Testo:
Per cominciare un’immersione nel simbolismo francese con Gabriel Fauré che sente il fascino di Pelléas et Mélidande, il dramma di Maurice Maeterlinck apparso nel 1892 e gli dedica la Suite in quattro tempi, che nell’esecuzione di giovedì ha goduto una flagrante concordanza di idee fra Zacharias e l’Orchestra, nell’evocare la realtà misteriosa che lega i due amanti, che ha coinvolto il pubblico preparato, molto meno i ragazzi, davanti a me sulla balconata di destra, che tuttavia, nell’evocazione finale della morte di Mélisande, hanno finalmente spento i telefonini.

Vorrei segnalare la necessità di un annuncio immediatamente prima del concerto col quale si ricorda al pubblico di spegnere i telefonini e lo si avverte che è proibito registrare e filmare il concerto.

Dati in ingresso:

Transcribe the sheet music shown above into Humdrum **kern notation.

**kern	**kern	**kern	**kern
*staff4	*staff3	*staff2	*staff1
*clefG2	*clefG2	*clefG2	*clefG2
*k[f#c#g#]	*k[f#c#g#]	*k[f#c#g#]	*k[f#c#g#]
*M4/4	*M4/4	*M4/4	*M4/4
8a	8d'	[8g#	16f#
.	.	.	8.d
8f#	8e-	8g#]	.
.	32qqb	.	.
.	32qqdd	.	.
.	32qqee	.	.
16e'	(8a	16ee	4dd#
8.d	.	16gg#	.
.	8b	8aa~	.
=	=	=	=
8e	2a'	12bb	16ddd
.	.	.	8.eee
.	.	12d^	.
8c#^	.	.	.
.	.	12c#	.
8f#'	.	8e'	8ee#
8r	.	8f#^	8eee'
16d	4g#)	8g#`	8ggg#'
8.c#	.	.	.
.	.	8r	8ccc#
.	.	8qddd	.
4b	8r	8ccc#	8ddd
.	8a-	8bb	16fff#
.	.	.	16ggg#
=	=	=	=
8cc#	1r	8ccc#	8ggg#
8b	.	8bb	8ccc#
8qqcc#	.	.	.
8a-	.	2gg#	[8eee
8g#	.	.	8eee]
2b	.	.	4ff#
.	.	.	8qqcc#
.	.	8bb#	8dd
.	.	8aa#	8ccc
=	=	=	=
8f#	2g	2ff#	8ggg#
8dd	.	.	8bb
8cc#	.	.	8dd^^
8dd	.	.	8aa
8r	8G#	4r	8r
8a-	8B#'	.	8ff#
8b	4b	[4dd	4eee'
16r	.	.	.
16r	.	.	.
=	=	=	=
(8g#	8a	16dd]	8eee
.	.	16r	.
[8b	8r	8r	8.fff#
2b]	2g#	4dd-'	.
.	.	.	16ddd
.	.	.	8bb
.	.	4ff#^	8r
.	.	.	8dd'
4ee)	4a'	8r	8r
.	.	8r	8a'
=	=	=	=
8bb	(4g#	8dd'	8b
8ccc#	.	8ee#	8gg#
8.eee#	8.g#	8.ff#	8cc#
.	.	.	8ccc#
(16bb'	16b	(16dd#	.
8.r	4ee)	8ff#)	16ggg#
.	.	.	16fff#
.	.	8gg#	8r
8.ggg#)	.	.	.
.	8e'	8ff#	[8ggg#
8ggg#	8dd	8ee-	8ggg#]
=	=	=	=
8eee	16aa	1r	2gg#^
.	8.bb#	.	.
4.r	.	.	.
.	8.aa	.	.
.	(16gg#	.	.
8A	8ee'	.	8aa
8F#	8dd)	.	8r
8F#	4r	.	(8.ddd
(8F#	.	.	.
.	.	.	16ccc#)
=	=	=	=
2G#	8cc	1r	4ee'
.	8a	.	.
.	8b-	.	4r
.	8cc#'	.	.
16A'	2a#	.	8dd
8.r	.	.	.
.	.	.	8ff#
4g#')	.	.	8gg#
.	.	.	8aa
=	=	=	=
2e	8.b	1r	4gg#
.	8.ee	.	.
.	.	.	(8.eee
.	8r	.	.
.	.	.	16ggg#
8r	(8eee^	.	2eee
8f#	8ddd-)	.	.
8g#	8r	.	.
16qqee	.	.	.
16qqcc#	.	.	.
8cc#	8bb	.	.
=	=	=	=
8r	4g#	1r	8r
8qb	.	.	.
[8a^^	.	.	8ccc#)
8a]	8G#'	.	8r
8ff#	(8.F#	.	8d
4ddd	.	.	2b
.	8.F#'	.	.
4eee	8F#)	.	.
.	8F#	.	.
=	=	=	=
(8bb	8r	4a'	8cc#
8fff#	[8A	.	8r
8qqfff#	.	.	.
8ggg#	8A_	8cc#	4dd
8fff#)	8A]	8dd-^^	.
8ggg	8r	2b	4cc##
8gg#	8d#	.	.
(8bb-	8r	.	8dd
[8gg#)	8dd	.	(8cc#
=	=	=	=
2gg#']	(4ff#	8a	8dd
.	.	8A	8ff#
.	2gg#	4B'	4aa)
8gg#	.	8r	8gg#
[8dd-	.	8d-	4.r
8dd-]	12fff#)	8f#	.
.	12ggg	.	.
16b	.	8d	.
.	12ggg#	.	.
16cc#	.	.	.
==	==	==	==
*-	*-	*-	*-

Consegna dell'esercizio: Trascrivi parola per parola dal testo sul concerto il tratto che va da «Vorrei segnalare la» fino a «filmare il concerto.» compreso.

La tua risposta:
Vorrei segnalare la necessità di un annuncio immediatamente prima del concerto col quale si ricorda al pubblico di spegnere i telefonini e lo si avverte che è proibito registrare e filmare il concerto.